An action plan for CXOs
The transition to an intelligent financial ecosystem is a strategic imperative, but doesn't necessarily require a complete, high-risk overhaul of existing infrastructure. For CXOs, the key is to champion a pragmatic, phased approach that minimizes risk and complexity and focuses on high-value initiatives first. These can be mapped on a complexity versus value matrix much like the following:


A controlled, programmatic rollout allows for the demonstration of tangible value and a clear return on investment early on. It's not about gutting the past — it's about building a smarter, more agile future, through a "thin slice" approach that embeds value and takes the organization towards an AI-first future, one strategic step at a time.


By acting now a bank can secure a competitive advantage. And that action starts with a smart, phased plan:
1.) Adopt an AI-first mindset and position the bank as a customer-obsessed organization leveraging agentic approaches to deliver the best possible customer experience and outcomes.
2.) Re-examine transformation through an agentic AI lens and leverage the potential of AI to simplify and accelerate the modernization of the legacy tech estate. Transition to evolving architectures that reduce operational costs and enhance the technology function.
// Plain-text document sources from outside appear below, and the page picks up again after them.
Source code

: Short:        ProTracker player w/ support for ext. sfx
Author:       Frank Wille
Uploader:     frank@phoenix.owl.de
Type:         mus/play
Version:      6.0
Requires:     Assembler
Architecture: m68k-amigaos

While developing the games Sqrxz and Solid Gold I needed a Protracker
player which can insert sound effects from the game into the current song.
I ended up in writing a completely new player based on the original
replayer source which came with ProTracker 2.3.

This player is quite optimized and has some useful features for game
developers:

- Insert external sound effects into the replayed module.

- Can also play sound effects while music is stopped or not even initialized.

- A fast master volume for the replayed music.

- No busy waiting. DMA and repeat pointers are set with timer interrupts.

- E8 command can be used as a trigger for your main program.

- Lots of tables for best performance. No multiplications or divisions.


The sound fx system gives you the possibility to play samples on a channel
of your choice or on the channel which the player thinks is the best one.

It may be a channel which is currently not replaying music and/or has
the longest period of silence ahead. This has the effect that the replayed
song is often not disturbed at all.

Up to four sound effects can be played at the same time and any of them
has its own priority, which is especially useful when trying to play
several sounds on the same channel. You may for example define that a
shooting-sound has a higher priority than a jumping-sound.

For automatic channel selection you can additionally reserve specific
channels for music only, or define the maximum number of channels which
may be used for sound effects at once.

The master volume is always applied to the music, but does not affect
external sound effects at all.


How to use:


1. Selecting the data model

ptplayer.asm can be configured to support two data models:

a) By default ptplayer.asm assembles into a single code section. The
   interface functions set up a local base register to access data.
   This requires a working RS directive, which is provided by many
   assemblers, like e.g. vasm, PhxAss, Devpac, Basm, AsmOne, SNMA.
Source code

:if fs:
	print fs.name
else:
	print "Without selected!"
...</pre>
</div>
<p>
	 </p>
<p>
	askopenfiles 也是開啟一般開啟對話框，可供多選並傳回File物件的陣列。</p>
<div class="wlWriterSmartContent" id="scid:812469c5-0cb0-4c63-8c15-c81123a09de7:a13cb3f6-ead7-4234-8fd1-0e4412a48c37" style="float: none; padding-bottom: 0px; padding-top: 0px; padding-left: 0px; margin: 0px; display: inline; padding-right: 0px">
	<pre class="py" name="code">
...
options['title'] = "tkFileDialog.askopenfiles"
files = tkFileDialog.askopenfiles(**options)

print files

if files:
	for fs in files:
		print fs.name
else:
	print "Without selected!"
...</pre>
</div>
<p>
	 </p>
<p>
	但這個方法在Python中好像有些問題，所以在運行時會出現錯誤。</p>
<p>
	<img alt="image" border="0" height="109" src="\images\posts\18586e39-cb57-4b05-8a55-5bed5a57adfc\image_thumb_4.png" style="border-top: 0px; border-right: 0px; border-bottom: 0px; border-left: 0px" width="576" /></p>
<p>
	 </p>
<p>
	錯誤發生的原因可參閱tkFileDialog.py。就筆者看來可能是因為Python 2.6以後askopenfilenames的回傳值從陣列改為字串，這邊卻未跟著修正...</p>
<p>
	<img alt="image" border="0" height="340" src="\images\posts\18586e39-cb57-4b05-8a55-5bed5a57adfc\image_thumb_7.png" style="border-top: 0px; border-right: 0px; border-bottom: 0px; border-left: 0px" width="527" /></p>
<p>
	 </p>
3.) Embrace new ways of working and thinking by embedding agile concepts and a culture of improvement in all areas of the business.
4.) Improve the time to market of products, capabilities and features, by applying agentic AI to model interactions and identify product opportunities and risks.
5.) Focus on attracting and retaining talent, by continuously building capabilities, encouraging AI experimentation and highlighting the organization’s readiness to embrace new trends and technologies.